Question

The moon is in a nearly circular orbit of radius r = 384000000 meters

and has a period of 27.32 days. What is the centripetal acceleration of
the moon toward the earth?

Answer 1

`2.72\cdot 10^(-3) m/s^2`

Step-by-step explanation:

The centripetal acceleration of an object in circular motion is the acceleration with which the object is attracted towards the center of the circular orbit.
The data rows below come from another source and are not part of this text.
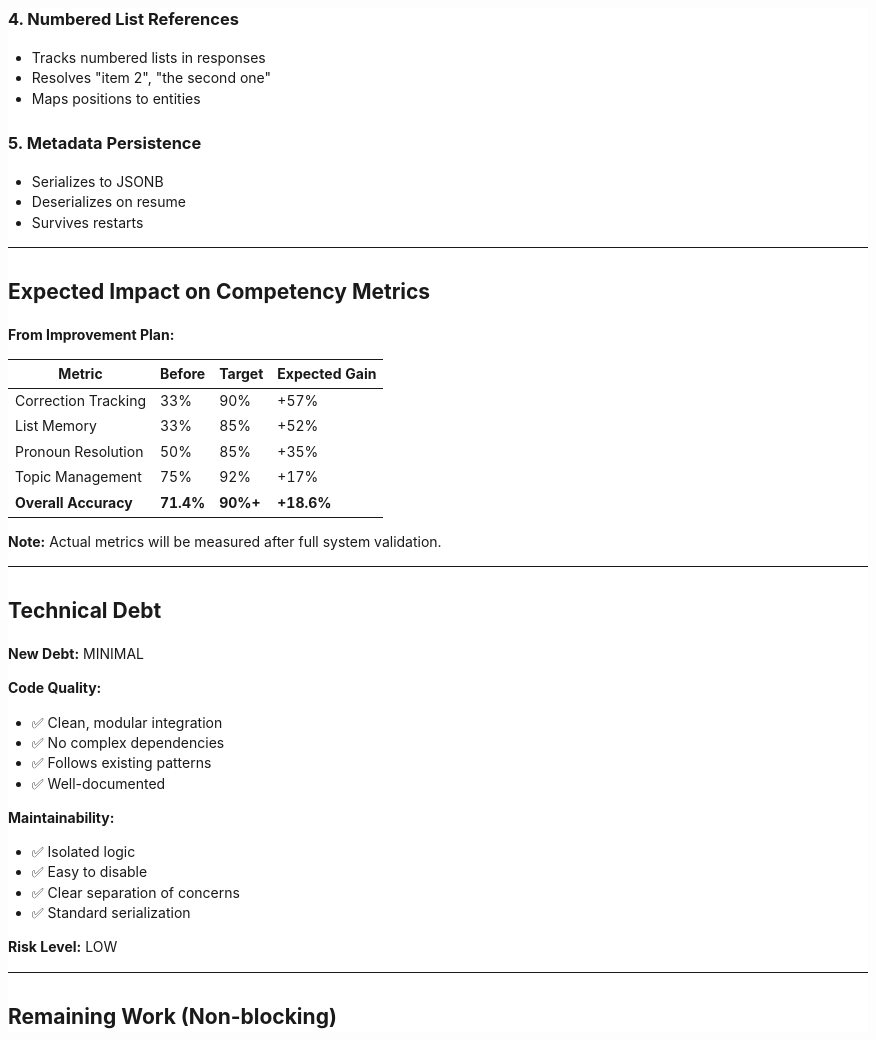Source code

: ### 4. Numbered List References
- Tracks numbered lists in responses
- Resolves "item 2", "the second one"
- Maps positions to entities

### 5. Metadata Persistence
- Serializes to JSONB
- Deserializes on resume
- Survives restarts

---

## Expected Impact on Competency Metrics

**From Improvement Plan:**

| Metric | Before | Target | Expected Gain |
|--------|--------|--------|---------------|
| Correction Tracking | 33% | 90% | +57% |
| List Memory | 33% | 85% | +52% |
| Pronoun Resolution | 50% | 85% | +35% |
| Topic Management | 75% | 92% | +17% |
| **Overall Accuracy** | **71.4%** | **90%+** | **+18.6%** |

**Note:** Actual metrics will be measured after full system validation.

---

## Technical Debt

**New Debt:** MINIMAL

**Code Quality:**
- ✅ Clean, modular integration
- ✅ No complex dependencies
- ✅ Follows existing patterns
- ✅ Well-documented

**Maintainability:**
- ✅ Isolated logic
- ✅ Easy to disable
- ✅ Clear separation of concerns
- ✅ Standard serialization

**Risk Level:** LOW

---

## Remaining Work (Non-blocking)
Mathematically, it is given by

`a=(v^2)/(r)`

where

v is the speed of the object

r is the radius of the orbit

The speed of the object is also given by the ratio between the circumference of the orbit and the orbital period, T:

`v=(2\pi r)/(T)`

Substituting into the previous equation, we find a new expression for the centripetal acceleration:

`a=(4\pi^2 r)/(T^2)`

In this problem:

- The radius of the orbit of the Moon is

`r = 384000000 m = 3.84\cdot 10^8 m`

- The period of the orbit is

`T=27.32 d \cdot 24\cdot 60\cdot 60 =2.36\cdot 10^6 s`

Therefore, the centripetal acceleration is:

`a=(4\pi^2 (3.84\cdot 10^8))/((2.36\cdot 10^6)^2)=2.72\cdot 10^(-3) m/s^2`